June 20th, 2017 · No Comments · Baseball

Major League Baseball hitters are on pace to obliterate the record for home runs in a season, a record set in 2000, during the height of the steroids era.

An analysis done by The Ringer traces this homer binge to the second half of 2015 and suggests the surge is due to a bouncier, slightly smaller ball held together by seams lower than before.

Of course, not everyone would use the word “culprit”.

Some are all for the rise in scoring. Even if it comes as guys like Scooter Gennett hits four homers in a game or a soft-hitting shortstop like Didi Gregorius goes deep 20 times in a season, as he did in 2016.

I am not an enthusiast of this sort of scoring rise, given that nearly all of it is produced by the home run, which threatens to take over the game.

I find the home run to be one of the more boring ways to score, three seconds of intense interest — “is it going to clear the fence?” — followed by the completion of a jog around the bases and everyone else standing around watching.

I much, much, much prefer the sequential, multi-player ways of scoring. Three singles. A single and a double. A walk, a steal, a hit-and-run (what a concept) single. A triple and a bunt. Et cetera.

Now that someone seems to have come up with the reason behind the spike in home runs … something can be done about it.

Part of it has been about eliminating other suggested reasons for the soaring home runs, noting that The Ringer analysis “examined and dismissed or discounted several theories about the home run surge, including hotter temperatures (which, in addition to being insufficient to explain the rising home run rate, wouldn’t affect batted-ball speed), a change in the strike zone, the optimization of batting orders, an influx of young home run hitters, teams shutting down top pitchers earlier in the year, hitters acclimating to faster pitchers, a return to widespread PED use, pitchers aiming higher in the zone or throwing more meatballs, and pitchers throwing harder.”

Once those are taken away, the focus moved on to the ball — usually the easiest way to explain a sudden rise in scoring and, particularly, in homers. (The ending of the Dead Ball Era, in 1919, being one obvious case.)

The current analysis found that the Costa Rican-made balls used in MLB are bouncier, slightly smaller and have seams that do not rise as far as before.
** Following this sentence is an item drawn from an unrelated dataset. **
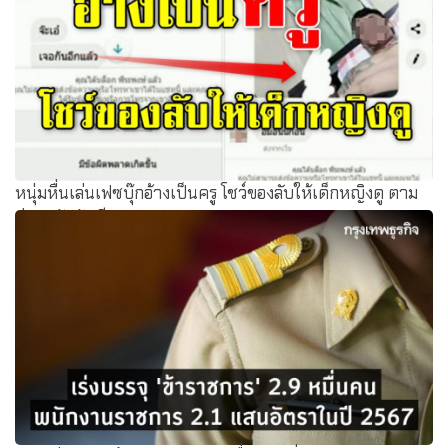
หนุ่มหื่นเล่นเฟซบุ๊กอ้างเป็นครู​ โชว์ของลับให้เด็กหญิงดู ตาม
ล่าหาตัวทันที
A bouncier ball contributes significantly to the “exit velocity” away from swung bats, a rise that apparently can add up to 50 feet on a batted ball.

And a smaller ball, with seams not as prominent, rifles through reduced air resistance — on their way to the seats.

Now that we appear to have identified the cause of the homer increase, it is up to baseball to do something about it.

Baseball needs to recover its historical role as a cerebral game with lots of moving parts aside from the “three true outcomes” (homer, walk, strikeout) that is dumbing-down things.

MLB also needs to reestablish the reputation for the home run being regularly achievable only by particularly gifted players — certainly not including undersized middle infielders.

I would hope and expect baseball will get this figured out.

The game of early 2015 seemed nicely balanced between offense and defense. The game we see this season indicates that it has shifted toward one sort of hit, one now achievable by nearly anyone uppercutting on every pitch.